Even if you go back to the Rapidweld where you can see into the insole, that was something we started in Chima Ferguson's second shoe. It was a removable two part Ultracush foam footbed with a TPU cage around it. Which added structure and stability, but it was still really lightweight. The TPU cage around the heel was something we put in there to beef up the vulc a little bit more. We basically took those ideas for that insole and took it to the outsole. You can tell where the cushioning is.
Village Psychic
That cage on the back too - that’s TPU as well?
Neal Shoemaker
That's another TPU piece. It's separate and just attached to the upper. For the readers, TPU is Thermoplastic Polyurethane, it's basically just a molded plastic part. It's the same material as that mid-foot support piece that wraps from medial to lateral underneath the foot.

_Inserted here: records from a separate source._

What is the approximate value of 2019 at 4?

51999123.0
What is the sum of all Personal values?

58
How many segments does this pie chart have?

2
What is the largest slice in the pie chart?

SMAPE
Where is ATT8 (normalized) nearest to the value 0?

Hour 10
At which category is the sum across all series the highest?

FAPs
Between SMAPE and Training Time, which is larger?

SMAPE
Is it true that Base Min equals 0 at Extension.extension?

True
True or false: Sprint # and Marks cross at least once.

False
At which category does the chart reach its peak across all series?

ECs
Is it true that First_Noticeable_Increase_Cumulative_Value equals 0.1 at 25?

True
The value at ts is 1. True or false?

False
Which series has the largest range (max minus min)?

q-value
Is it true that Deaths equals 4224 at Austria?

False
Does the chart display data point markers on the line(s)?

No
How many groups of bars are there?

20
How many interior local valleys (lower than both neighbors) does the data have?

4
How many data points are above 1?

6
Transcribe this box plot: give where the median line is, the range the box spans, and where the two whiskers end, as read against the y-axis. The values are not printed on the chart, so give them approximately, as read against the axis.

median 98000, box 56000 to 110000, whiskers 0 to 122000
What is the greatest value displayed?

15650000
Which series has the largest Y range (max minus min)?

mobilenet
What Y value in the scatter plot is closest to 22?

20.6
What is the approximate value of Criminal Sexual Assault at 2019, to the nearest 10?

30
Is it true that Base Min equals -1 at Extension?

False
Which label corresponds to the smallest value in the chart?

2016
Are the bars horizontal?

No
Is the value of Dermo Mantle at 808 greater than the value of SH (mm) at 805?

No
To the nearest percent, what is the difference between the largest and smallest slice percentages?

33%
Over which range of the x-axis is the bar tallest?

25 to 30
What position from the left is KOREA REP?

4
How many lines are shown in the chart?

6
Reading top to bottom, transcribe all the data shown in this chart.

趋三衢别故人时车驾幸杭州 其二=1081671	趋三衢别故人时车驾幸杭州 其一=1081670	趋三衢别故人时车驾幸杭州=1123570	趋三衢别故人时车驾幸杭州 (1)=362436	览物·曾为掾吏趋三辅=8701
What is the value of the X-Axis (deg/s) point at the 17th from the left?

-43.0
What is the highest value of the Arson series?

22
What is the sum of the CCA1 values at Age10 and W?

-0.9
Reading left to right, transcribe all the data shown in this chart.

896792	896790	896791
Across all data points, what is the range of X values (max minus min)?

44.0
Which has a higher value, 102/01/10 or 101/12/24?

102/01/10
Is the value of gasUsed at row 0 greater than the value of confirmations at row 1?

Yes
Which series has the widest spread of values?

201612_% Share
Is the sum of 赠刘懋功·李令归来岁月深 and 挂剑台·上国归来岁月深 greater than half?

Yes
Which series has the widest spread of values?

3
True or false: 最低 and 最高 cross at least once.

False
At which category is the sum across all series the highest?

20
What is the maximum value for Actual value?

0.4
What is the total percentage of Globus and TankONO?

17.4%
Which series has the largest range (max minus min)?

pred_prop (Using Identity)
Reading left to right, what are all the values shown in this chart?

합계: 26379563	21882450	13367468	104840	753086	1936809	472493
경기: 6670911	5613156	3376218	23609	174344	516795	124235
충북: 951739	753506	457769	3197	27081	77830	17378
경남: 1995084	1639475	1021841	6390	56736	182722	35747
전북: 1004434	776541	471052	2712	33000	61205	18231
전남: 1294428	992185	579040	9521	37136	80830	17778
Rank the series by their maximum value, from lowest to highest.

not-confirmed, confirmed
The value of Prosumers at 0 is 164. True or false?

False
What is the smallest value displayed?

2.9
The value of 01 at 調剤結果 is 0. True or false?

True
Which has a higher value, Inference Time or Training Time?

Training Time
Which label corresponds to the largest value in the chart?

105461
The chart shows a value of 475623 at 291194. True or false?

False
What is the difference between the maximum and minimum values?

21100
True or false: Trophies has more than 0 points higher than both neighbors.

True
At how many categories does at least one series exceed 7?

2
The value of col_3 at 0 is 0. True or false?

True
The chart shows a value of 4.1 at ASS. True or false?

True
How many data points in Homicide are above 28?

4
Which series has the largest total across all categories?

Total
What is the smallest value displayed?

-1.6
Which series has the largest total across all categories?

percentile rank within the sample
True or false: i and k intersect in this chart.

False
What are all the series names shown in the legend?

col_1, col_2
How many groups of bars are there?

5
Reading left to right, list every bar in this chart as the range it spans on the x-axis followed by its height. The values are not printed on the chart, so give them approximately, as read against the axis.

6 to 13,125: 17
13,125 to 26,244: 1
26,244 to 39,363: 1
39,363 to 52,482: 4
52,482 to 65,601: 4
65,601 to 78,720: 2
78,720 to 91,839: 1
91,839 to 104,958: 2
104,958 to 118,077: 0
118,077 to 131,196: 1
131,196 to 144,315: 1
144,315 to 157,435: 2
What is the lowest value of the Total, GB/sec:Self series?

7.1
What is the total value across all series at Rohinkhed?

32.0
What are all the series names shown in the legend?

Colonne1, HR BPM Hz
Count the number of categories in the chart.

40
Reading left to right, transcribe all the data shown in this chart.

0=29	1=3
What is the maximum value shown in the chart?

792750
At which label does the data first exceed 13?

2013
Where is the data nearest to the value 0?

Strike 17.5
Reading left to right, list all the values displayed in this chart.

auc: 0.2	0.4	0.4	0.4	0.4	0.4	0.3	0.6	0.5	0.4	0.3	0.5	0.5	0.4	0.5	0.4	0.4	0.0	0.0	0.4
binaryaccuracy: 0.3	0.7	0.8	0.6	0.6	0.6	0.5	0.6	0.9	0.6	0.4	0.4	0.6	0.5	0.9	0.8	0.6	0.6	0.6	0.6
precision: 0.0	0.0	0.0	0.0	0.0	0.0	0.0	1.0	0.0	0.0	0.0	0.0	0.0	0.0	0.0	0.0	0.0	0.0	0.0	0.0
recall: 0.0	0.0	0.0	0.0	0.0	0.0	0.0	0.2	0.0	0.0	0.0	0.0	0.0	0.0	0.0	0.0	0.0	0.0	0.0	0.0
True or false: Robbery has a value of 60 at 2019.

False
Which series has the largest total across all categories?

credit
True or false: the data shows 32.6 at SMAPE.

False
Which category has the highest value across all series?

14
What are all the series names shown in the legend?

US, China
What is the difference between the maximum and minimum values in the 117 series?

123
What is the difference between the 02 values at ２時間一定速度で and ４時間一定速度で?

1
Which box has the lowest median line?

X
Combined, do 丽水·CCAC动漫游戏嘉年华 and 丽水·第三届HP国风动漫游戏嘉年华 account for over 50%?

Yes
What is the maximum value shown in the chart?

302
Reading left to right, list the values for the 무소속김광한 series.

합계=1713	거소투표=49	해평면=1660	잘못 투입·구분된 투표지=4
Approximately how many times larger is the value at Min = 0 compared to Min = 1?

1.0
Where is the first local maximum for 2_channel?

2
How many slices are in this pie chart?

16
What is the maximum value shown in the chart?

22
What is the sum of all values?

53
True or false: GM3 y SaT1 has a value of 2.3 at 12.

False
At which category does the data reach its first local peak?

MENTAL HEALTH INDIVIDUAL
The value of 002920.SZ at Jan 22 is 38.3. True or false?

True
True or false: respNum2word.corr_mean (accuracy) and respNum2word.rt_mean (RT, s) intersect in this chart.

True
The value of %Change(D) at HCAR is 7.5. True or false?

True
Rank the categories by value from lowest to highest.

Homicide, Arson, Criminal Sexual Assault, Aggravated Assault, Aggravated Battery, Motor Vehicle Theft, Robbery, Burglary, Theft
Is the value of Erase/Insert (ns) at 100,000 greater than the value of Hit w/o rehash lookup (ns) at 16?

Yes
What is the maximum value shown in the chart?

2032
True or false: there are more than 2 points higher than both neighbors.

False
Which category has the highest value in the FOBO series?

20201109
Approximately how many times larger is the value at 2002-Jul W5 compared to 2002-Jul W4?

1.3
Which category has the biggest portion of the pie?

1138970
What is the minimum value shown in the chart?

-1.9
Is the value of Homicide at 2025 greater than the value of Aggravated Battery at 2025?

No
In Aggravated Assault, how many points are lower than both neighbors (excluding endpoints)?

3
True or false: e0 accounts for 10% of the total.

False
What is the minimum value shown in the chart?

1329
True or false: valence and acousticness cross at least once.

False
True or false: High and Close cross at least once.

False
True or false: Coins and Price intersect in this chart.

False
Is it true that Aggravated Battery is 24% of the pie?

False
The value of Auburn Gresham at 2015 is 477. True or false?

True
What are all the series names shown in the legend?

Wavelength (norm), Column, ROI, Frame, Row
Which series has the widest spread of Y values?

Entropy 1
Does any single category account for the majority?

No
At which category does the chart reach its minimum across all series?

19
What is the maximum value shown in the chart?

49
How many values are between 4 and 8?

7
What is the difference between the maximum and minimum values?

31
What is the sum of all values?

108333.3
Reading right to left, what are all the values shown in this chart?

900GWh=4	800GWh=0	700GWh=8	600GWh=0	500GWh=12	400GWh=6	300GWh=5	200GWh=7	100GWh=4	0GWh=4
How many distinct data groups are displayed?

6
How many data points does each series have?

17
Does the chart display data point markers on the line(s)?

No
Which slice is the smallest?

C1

We had a tough time trying to get that knit to stand up and keep its structure with the knit alone. To create that structure we had to build in a little bit more traditional collar lining, so you have better heel hold, and then put that that molded TPU part on the exterior. Most of those fully knitted sock uppers are pretty floppy, and they're made for a running motion that's just straight back and forth. So even in basketball shoes, where you see like those knit uppers, they've got to add a lot more structure, either internally or externally because it's just an inherently flexible material that can’t stand up to all the stress activities with more dynamic movement puts on it – like basketball or skateboarding.
Village Psychic
Now that we're talking about the knit, it would be great to talk about the decision to make it part of the shoe. It’s what stands out about this one the most.
Anthony Van Engelen
It came from talking about how we could keep pushing the the envelope, how we could keep pulling things off the shoe but have it still perform.
Village Psychic
It’s interesting looking at your first DC shoe, there’s the external heel cup and there was a sock in it. It's just funny to see the elements from your very first pro shoe in this latest shoe, with the other unnecessary pieces stripped away.
Anthony Van Engelen
It's funny, I wasn't like, “Let me try to pull something from an old one.” We had already done the last shoe in a knit, the tongue was basically just the knit, it didn't have any type of filling in it, and because of that it was considerably more comfortable to wear. It had breathability and moved with my foot a lot better than being confined by a regular tongue and all that stuff. I just wanted to achieve more of that here. People might think that this is so far off from what I’ve skated, “You wore Eras forever!”, all that. Everything that’s in this new shoe, it's just the basics. It is a super technical shoe, but just what you need.
Catherine Acosta
Anthony just hit on that concept of stripping things down to bare bones. That's what we tried to show in the exhibition by going back to the 1970s and exploring what Vans’ innovations were with the Era and the Old Skool and the Sk8-Hi, which was just making slight subtle modifications to pre-existing silhouettes that had been around for decades. For athletic footwear at the time, that's what was needed. It really did come from listening to what skaters actually wanted. That concept of stripping things down, I think, is a really powerful one.
Neal Shoemaker
I like that you guys picked up on it because there's an inherent utility to all that stuff that we try. We do make them technical, not what you'd necessarily expect would work for him, but everything is on the AVE 2.0 Knit for a specific utility.